An elaborate and expensive cremation was held for King Bhumibol, who died at the age of 88 in October 2016. A quarter of a million people are believed to have witnessed the funeral ceremonies.
A year of official mourning for Thailand's late King Bhumibol Adulyadej came to end on Sunday following an elaborate five-day cremation ceremony.
Bhumibol's son and heir 65-year-old King Maha Vajiralongkorn and his younger sister, Princess Maha Chakri Sirindhorn, carried their late father's ashes from the Grand Palace to two major temples in Bangkok where they will be stored, in accordance with Thai royal traditions.
Tens of thousands of black-clad mourners paid their last respects to King Bhumibol as the convoy led by a ceremonial cavalry unit with soldiers went past.
On Thursday, day two of the funeral, the ceremonial urn carrying the remains of King Bhumibol Adulyadej, 88, was transported from the throne hall to an ornate crematorium.

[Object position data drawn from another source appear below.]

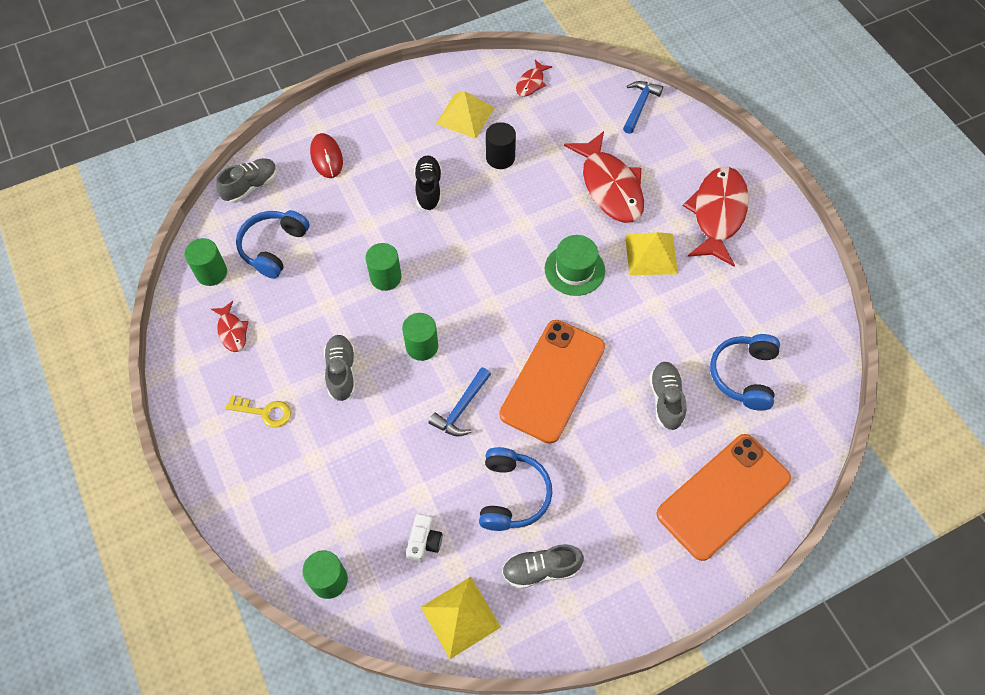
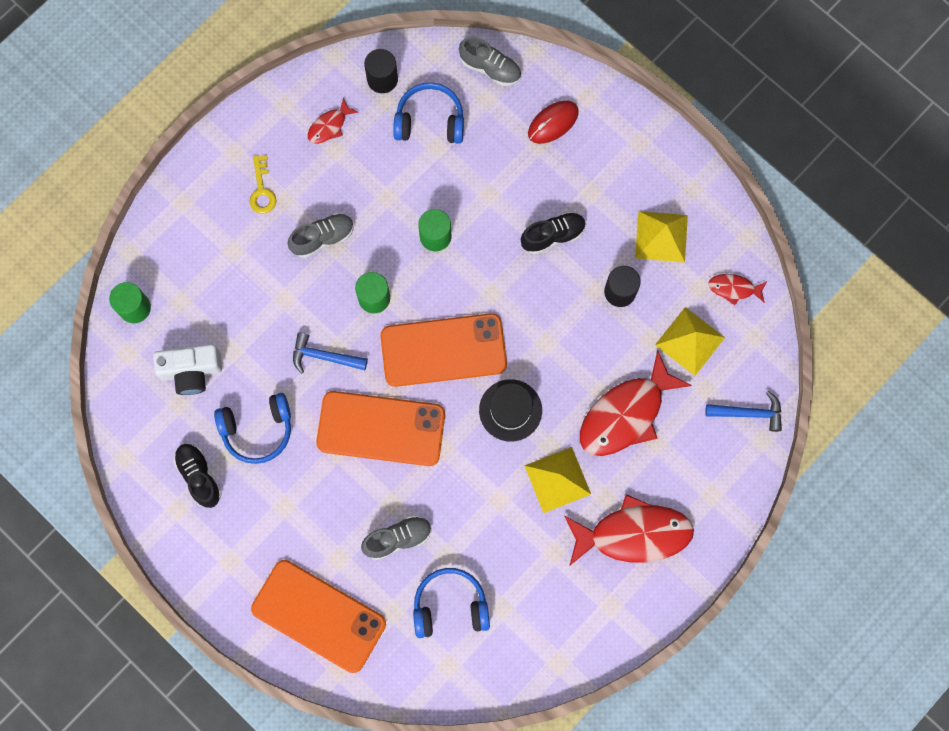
camera: 70 degrees right, 15 degrees up
(211, 273) = (382, 79): green cylinder -> black cylinder
(424, 542) = (191, 371): white camera -> white camera, size x1.61
(460, 616) = (139, 424): yellow pyramid -> yellow pyramid (690, 341)
(497, 305) = (443, 350): none -> orange phone
(541, 569) = (199, 476): grey shoe -> black shoe
(574, 270) = (510, 410): green hat -> black hat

The somber procession included thousands of troops, a gold palanquin (a boxlike structure in which a person is carried on the shoulders of servants using poles), a gilded chariot and a royal gun carriage.
Shortly before midnight Thursday, smoke began to rise from the crematorium, indicating that the late king's cremation had taken place.
End of an era
Earlier, organizers unveiled a 164 foot (49 meter) high funeral pyre and pavilion, which took 10 months to build and has been decorated with nine spires, a large white umbrella and statues of the late king's favorite pet dogs. There were six processions before the king's coffin was brought to the crematorium, which was built at Sanam Luang, alongside the royal palace.
On Thursday evening, King Bhumibol's subjects expressed their devotion in central Bangkok as they witnessed what they believed to be the divine monarch's return to the mythical Mount Meru, the spiritual heart of the Buddhist kingdom. More than 10 million sandalwood flowers were folded for the ceremony, as the scent is believed to guide souls to the afterworld.
King Bhumibol was the ninth monarch of the Chakri dynasty established in what was Siam in 1782. Thai monarchs enjoy semi-divine status.
In more than seven decades on the throne, King Bhumibol oversaw Thailand's change to a modern, globalized economy with the monarchy as its central institution. Some 16 royal families and 26 "distinguished representatives" are due to attend the central ceremony in Sanam Luang, including the UK's Prince Andrew, Spain's Queen Sofia and former German president Christian Wulff.
The funeral processions and ceremonies were broadcast on every Thai television channel, many of which adjusted their color schemes to a funereal black and white.
On Friday, the king's ashes were transported to the Grand Palace.
New king to inherit
King Bhumibol's 65-year-old son, King Maha Vajiralongkorn, who lighted the funeral pyre, is expected to be officially coronated after the elaborate $90 million (€77 million) cremation. The last royal funeral was in 1950 for the late king's elder brother.
Criticism of royalty is a serious offense in Thailand and since the country returned to military rule three years ago, the army has presented itself as the foremost guardian of the Thai monarchy. The military government has encouraged people to buy marigolds to express their loyalty to the late monarch who was born on a Monday, a day associated with the color yellow in Thai astrology and tradition.